TEXT SEGMENT.
-------------------------
Note: above information is for SPSS 13.0; SPSS 12 supports a more restricted set of features.

Stata

There are about currently about 50 Stata commands for various analyses of survey data, including the following analyses and others:

Estimation of means, totals, ratios, and proportions.
Linear regression, logistic regression, and probit; also, tobit, interval, censored, instrumental variables, multinomial logit, ordered logit and probit, and Poisson. Point estimates, associated standard errors, confidence intervals, and design effects for the full population or subpopulations are displayed. Auxiliary commands will display all this information for linear combinations (e.g., differences) of estimators, and conduct hypothesis tests.
Contingency tables with Rao-Scott corrections of chi-squared tests; new survey-corrected regression commands including tobit, interval, censored, instrumental variables, multinomial logit, ordered logit and probit, and Poisson.

SUDAAN

SUDAAN includes the following statistical procedures:

MULTILOG: Fits multinomial logistic regression models to ordinal and nominal categorical data and computes hypothesis tests for model parameters. Estimates odds ratios and their 95% confidence intervals for each model parameter. Has GEE (Generalized Estimating Equation) modeling capabilities for efficient parameter estimation.
REGRESS: Fits linear regression models to continuous outcomes and performs hypothesis tests concerning the model parameters.
-------------------------
ENTRIES SUPPLIED.

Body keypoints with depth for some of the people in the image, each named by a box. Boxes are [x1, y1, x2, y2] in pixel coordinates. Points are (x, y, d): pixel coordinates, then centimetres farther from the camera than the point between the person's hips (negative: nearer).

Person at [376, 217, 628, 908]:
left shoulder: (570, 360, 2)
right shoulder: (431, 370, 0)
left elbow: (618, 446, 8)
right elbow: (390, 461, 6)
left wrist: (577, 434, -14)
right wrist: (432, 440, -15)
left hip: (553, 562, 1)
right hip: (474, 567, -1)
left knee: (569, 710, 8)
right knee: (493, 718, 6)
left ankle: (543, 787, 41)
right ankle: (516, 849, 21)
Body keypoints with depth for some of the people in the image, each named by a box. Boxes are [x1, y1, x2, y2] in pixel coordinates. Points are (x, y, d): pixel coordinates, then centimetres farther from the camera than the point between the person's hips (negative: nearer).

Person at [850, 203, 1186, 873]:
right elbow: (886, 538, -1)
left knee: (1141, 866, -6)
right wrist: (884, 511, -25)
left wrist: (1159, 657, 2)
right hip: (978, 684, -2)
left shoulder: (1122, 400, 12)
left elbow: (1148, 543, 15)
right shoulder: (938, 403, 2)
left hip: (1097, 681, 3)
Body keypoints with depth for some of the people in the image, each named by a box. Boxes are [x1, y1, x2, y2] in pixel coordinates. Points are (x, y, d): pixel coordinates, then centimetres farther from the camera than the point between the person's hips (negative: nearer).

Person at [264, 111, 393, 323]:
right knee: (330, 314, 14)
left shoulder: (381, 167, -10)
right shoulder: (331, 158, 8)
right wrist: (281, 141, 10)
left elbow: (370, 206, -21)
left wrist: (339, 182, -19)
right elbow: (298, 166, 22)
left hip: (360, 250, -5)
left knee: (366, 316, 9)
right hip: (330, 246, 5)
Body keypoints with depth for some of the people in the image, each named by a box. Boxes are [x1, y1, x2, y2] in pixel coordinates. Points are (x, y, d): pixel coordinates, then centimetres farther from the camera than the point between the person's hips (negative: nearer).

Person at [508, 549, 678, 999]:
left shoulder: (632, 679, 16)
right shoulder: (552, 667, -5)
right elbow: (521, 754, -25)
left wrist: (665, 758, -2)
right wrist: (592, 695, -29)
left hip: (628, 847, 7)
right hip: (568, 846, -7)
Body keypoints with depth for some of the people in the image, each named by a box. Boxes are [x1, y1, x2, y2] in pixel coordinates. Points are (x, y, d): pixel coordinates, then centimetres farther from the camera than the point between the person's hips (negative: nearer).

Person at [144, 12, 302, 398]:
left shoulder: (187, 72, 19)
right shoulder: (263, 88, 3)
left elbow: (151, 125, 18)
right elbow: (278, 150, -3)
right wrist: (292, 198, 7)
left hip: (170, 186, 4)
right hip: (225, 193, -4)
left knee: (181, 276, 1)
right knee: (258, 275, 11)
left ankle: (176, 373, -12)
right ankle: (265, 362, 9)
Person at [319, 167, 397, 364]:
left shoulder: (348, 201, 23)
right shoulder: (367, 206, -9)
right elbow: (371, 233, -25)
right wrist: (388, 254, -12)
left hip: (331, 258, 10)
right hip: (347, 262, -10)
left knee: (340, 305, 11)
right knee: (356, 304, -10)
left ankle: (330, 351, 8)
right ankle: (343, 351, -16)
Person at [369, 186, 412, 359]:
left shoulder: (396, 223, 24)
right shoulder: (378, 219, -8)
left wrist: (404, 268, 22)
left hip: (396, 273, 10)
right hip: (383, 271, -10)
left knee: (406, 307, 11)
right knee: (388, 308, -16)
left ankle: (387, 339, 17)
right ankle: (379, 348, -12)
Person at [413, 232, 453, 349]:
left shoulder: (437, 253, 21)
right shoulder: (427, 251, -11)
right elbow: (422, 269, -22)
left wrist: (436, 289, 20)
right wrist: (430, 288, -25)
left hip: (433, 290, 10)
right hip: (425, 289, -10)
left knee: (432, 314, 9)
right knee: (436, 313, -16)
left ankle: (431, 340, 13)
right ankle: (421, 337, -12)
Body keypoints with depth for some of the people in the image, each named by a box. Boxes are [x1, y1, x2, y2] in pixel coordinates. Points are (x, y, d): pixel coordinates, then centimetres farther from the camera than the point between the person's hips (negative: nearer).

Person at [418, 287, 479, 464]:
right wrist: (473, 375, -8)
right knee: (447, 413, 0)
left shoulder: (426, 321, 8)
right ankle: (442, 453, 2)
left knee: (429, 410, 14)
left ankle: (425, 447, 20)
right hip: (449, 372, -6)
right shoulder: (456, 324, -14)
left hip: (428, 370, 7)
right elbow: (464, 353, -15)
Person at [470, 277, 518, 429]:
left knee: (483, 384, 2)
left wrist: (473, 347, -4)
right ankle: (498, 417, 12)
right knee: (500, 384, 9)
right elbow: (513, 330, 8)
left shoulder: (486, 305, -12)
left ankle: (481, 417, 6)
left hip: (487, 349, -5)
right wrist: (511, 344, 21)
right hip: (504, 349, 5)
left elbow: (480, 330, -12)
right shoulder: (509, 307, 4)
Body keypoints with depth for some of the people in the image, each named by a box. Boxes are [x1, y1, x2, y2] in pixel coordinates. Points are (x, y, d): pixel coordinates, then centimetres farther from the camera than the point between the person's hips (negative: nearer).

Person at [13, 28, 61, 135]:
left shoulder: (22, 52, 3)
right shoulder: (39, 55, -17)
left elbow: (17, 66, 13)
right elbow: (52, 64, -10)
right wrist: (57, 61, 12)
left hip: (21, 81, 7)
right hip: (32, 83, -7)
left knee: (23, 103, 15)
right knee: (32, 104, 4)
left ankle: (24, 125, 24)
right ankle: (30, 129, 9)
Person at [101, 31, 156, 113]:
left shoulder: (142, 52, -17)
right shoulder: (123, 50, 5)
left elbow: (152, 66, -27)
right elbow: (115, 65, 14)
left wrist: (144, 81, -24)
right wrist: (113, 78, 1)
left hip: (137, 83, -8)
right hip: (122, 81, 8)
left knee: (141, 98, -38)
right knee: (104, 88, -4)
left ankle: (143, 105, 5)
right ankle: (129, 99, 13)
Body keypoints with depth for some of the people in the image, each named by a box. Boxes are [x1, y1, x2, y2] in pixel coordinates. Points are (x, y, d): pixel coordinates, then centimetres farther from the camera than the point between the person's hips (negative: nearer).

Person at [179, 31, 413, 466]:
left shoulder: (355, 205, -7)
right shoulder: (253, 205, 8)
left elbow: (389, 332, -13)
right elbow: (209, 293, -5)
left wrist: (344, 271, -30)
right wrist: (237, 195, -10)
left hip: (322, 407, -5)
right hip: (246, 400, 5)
-------------------------
Please state what MULTILOG estimates for each model parameter, according to the survey software text. The items have nothing to do with this exercise.

Odds ratios and their 95% confidence intervals.